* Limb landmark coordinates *

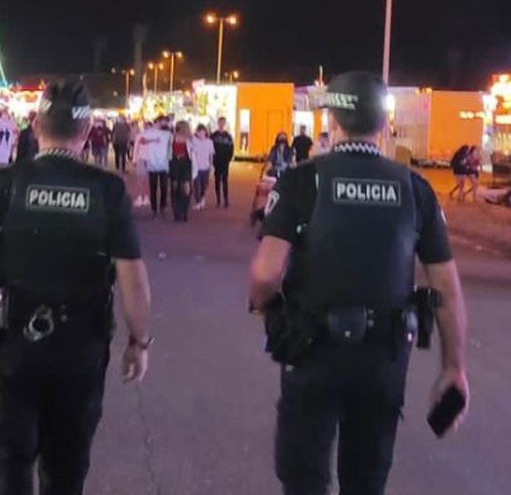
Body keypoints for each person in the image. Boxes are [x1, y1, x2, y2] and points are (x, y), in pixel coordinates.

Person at [248, 71, 469, 495]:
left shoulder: (302, 180)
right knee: (366, 480)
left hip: (311, 350)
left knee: (303, 477)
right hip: (383, 356)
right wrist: (453, 368)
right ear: (382, 124)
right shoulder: (415, 188)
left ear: (332, 118)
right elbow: (447, 288)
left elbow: (264, 272)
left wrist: (265, 308)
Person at [0, 79, 152, 495]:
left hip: (14, 341)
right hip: (80, 347)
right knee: (67, 467)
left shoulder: (6, 183)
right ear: (88, 129)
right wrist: (139, 341)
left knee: (10, 463)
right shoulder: (107, 190)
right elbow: (133, 276)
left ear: (36, 125)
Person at [140, 116, 172, 218]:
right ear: (158, 122)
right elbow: (142, 141)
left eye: (166, 122)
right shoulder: (149, 132)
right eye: (163, 122)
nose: (165, 124)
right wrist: (153, 141)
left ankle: (163, 206)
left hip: (164, 163)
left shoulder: (168, 133)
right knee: (153, 187)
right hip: (153, 163)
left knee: (164, 187)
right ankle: (154, 208)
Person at [169, 120, 194, 222]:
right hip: (174, 163)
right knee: (175, 188)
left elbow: (194, 151)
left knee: (186, 189)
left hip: (186, 163)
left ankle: (184, 212)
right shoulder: (172, 137)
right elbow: (167, 151)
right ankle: (176, 212)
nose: (179, 129)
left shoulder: (190, 139)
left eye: (180, 127)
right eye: (178, 127)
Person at [210, 118, 235, 208]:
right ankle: (218, 200)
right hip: (216, 161)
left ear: (225, 123)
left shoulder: (228, 136)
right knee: (217, 180)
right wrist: (212, 159)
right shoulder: (213, 135)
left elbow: (231, 148)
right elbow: (210, 148)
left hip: (225, 161)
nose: (221, 124)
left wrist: (229, 158)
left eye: (223, 123)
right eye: (220, 122)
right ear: (218, 123)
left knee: (224, 180)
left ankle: (226, 199)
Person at [190, 124, 215, 210]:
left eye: (202, 131)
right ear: (196, 132)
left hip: (206, 167)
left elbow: (211, 154)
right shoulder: (194, 141)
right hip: (196, 167)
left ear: (205, 132)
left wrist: (211, 165)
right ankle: (198, 202)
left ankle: (202, 198)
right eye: (199, 132)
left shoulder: (209, 142)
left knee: (205, 185)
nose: (201, 133)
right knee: (197, 185)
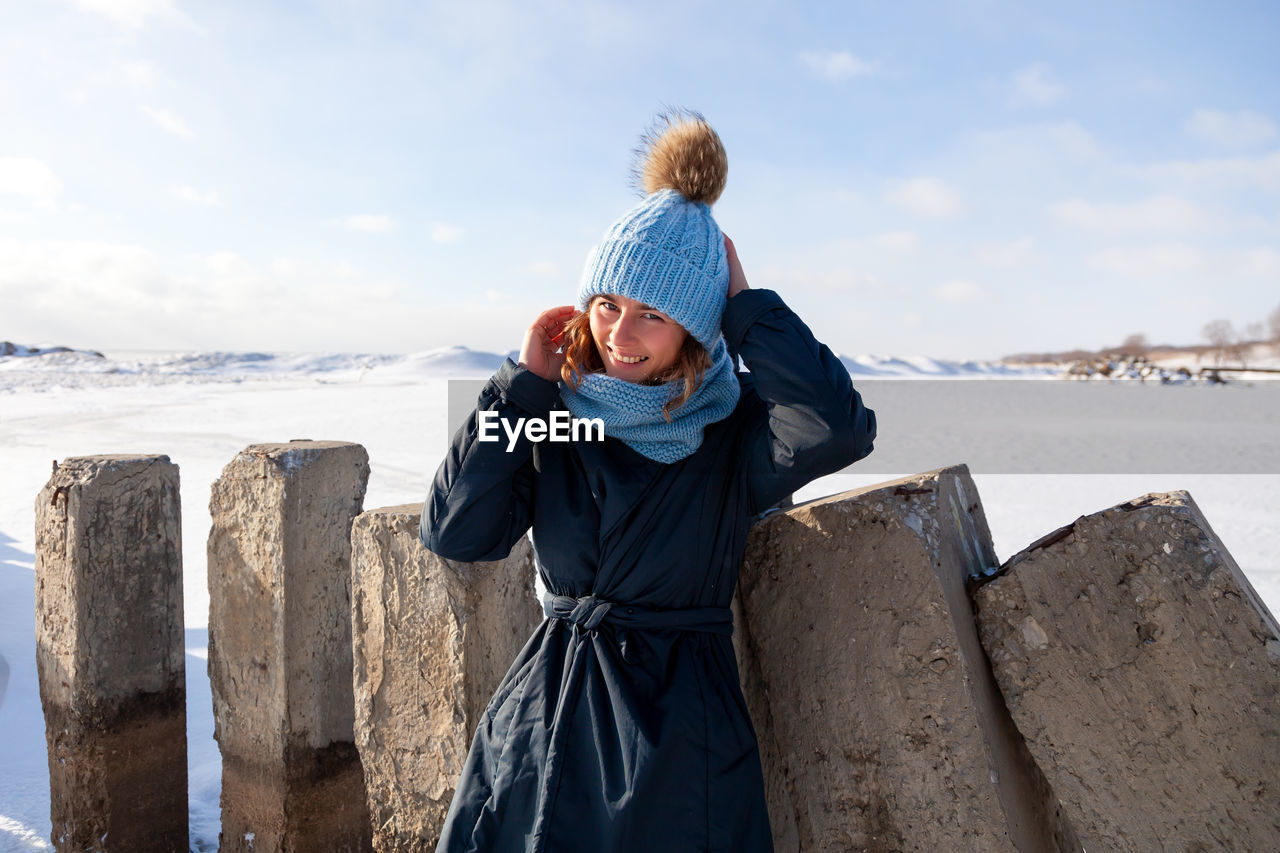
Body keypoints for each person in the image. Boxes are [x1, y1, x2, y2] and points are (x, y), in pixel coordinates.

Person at [420, 109, 876, 853]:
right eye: (608, 305)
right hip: (545, 716)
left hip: (677, 732)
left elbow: (838, 427)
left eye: (653, 314)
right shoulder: (560, 420)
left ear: (696, 329)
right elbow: (456, 531)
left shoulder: (733, 434)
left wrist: (747, 309)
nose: (620, 335)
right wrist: (520, 387)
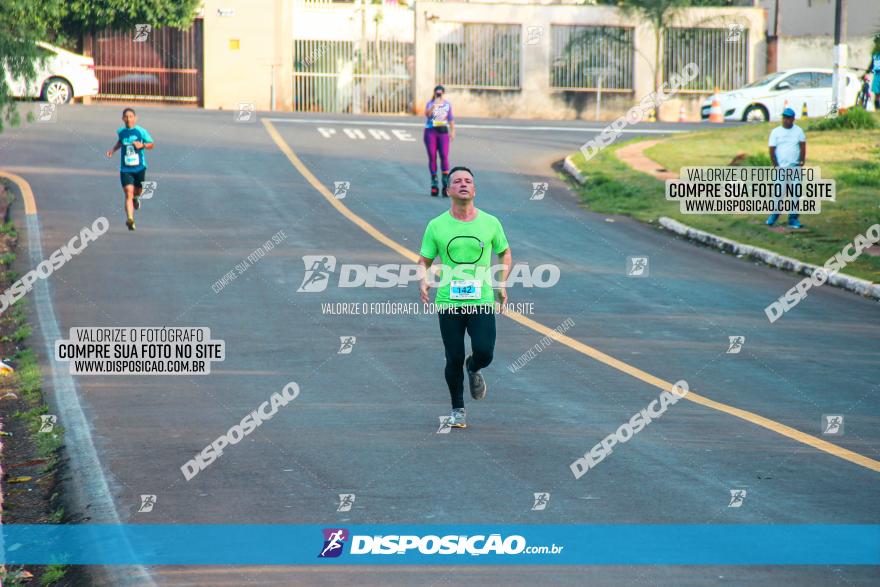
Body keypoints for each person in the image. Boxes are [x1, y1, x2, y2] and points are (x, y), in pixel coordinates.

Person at [418, 166, 511, 429]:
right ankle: (458, 409)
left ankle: (475, 367)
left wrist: (501, 282)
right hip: (449, 300)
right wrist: (423, 280)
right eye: (457, 181)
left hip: (481, 299)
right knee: (453, 356)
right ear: (448, 190)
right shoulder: (436, 225)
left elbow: (505, 252)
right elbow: (424, 259)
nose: (463, 184)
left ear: (474, 190)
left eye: (468, 181)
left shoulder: (491, 223)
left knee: (485, 351)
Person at [106, 108, 154, 231]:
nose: (128, 119)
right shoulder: (121, 132)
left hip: (140, 167)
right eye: (126, 117)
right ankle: (130, 219)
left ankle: (137, 198)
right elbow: (120, 142)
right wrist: (113, 150)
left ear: (135, 118)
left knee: (139, 191)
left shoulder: (141, 131)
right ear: (123, 119)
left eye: (131, 116)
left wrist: (142, 145)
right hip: (125, 169)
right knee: (128, 192)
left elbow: (151, 144)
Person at [766, 107, 806, 229]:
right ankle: (774, 215)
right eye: (784, 118)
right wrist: (776, 165)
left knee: (795, 193)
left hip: (794, 167)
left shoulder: (798, 131)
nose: (786, 120)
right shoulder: (775, 132)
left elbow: (802, 146)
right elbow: (772, 149)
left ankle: (793, 218)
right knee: (779, 193)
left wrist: (801, 161)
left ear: (793, 119)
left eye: (788, 118)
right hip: (781, 168)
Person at [423, 85, 455, 197]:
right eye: (437, 93)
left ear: (443, 93)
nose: (439, 95)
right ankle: (434, 182)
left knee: (444, 155)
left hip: (443, 132)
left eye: (440, 93)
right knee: (432, 156)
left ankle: (445, 183)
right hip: (430, 131)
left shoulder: (447, 104)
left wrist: (452, 131)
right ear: (435, 93)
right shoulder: (430, 103)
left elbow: (450, 119)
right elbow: (427, 115)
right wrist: (434, 104)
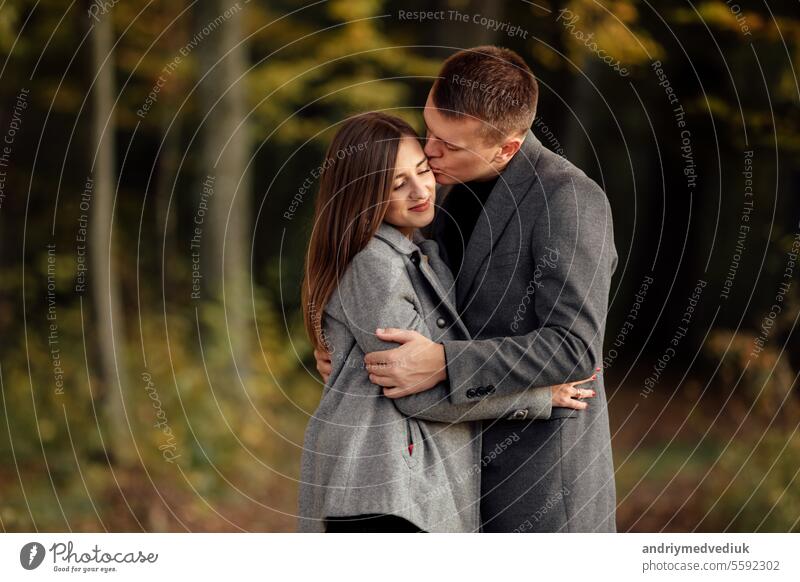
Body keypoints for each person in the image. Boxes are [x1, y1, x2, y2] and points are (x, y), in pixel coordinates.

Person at [314, 46, 619, 532]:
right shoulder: (441, 189)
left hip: (537, 479)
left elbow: (575, 346)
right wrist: (337, 334)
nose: (430, 152)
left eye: (449, 145)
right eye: (430, 131)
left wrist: (443, 363)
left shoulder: (569, 200)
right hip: (450, 474)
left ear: (507, 148)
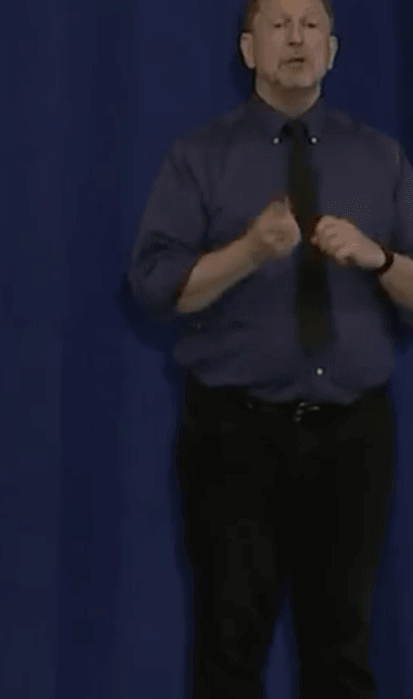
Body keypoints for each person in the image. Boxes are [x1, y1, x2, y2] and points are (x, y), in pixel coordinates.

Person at [128, 0, 413, 697]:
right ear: (248, 49)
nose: (296, 38)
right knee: (229, 648)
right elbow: (162, 292)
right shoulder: (199, 157)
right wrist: (248, 251)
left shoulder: (379, 157)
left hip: (352, 435)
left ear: (333, 50)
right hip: (234, 437)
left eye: (310, 25)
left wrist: (378, 258)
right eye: (278, 24)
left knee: (341, 649)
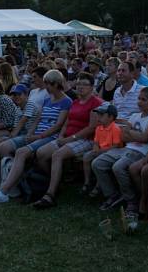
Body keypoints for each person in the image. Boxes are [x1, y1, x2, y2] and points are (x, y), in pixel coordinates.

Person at [0, 69, 71, 204]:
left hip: (50, 136)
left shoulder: (66, 101)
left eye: (47, 84)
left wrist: (38, 136)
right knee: (10, 148)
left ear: (56, 84)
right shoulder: (48, 99)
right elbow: (38, 119)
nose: (45, 86)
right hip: (37, 135)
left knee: (21, 152)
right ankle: (11, 186)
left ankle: (3, 191)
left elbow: (58, 126)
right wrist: (31, 133)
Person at [91, 87, 148, 224]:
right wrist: (136, 135)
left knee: (118, 167)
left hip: (140, 152)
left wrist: (132, 133)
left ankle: (131, 201)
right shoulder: (134, 116)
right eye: (139, 99)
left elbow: (145, 138)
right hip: (126, 148)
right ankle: (112, 194)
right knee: (97, 163)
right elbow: (123, 136)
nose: (140, 102)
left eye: (144, 99)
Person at [32, 73, 102, 209]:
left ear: (92, 87)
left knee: (57, 155)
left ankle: (50, 195)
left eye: (85, 84)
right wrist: (61, 136)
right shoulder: (75, 102)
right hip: (67, 137)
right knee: (41, 153)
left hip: (85, 139)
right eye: (79, 84)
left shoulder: (96, 103)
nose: (80, 87)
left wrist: (70, 139)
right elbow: (67, 122)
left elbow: (91, 128)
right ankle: (56, 183)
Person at [81, 103, 123, 196]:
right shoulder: (99, 127)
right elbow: (96, 142)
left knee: (97, 161)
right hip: (100, 150)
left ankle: (98, 186)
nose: (98, 117)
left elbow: (116, 146)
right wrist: (95, 148)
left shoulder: (115, 129)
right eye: (98, 114)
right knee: (86, 157)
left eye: (101, 115)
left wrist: (100, 151)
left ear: (111, 117)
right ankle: (87, 182)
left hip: (111, 152)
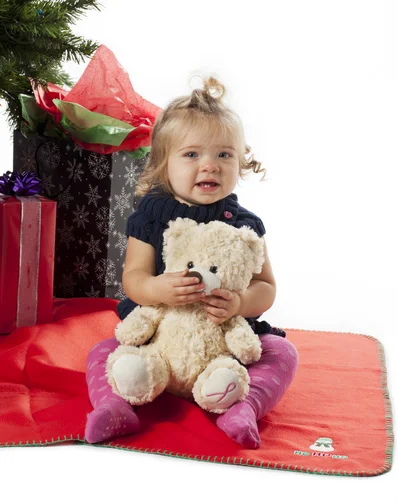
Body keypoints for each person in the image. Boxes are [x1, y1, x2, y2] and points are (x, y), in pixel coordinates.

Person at [85, 77, 298, 449]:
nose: (210, 166)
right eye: (192, 154)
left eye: (224, 155)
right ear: (163, 164)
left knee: (282, 352)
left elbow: (266, 286)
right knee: (103, 351)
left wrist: (240, 303)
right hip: (161, 339)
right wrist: (157, 290)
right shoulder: (151, 215)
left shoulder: (245, 225)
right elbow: (133, 276)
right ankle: (113, 405)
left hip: (224, 341)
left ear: (240, 162)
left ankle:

* EXERCISE BRIEF *
Your copy should hold the lines from the one with "right elbow: (427, 115)" up to and including the one with "right eye: (139, 99)", exactly as in the data above, and no pictures.

* FINISHED TASK *
right elbow: (427, 115)
right wrist: (434, 104)
Body keypoints for each person in the image. Boxes are [x1, y1, x2, y2] and points are (x, y), in pixel coordinates.

Person at [314, 46, 619, 532]:
right shoulder: (441, 189)
left hip: (537, 479)
left elbow: (575, 346)
right wrist: (337, 334)
nose: (430, 152)
left eye: (449, 145)
right eye: (430, 131)
left wrist: (443, 363)
left shoulder: (569, 200)
right hip: (450, 474)
left ear: (507, 148)
Body keypoints for each person in the image. Boxes are [x1, y1, x2, y2] and points are (x, y), in pixel coordinates.

Person at [128, 0, 413, 697]:
right ear: (248, 49)
nose: (296, 38)
right knee: (229, 648)
right elbow: (162, 292)
right shoulder: (199, 157)
right wrist: (248, 251)
left shoulder: (379, 157)
left hip: (352, 435)
left ear: (333, 50)
right hip: (234, 437)
left eye: (310, 25)
left wrist: (378, 258)
right eye: (278, 24)
left knee: (341, 649)
Body keypoints for each person in the image. Boxes are [x1, y1, x2, y2] and points are (x, y), in pixel coordinates.

Person at [0, 69, 71, 204]:
left hip: (50, 136)
left shoulder: (66, 101)
left eye: (47, 84)
left wrist: (38, 136)
right knee: (10, 148)
left ear: (56, 84)
right shoulder: (48, 99)
right elbow: (38, 119)
nose: (45, 86)
right hip: (37, 135)
left knee: (21, 152)
right ankle: (11, 186)
left ankle: (3, 191)
left elbow: (58, 126)
right wrist: (31, 133)
Person at [91, 87, 148, 224]:
right wrist: (136, 135)
left knee: (118, 167)
left hip: (140, 152)
left wrist: (132, 133)
left ankle: (131, 201)
right shoulder: (134, 116)
right eye: (139, 99)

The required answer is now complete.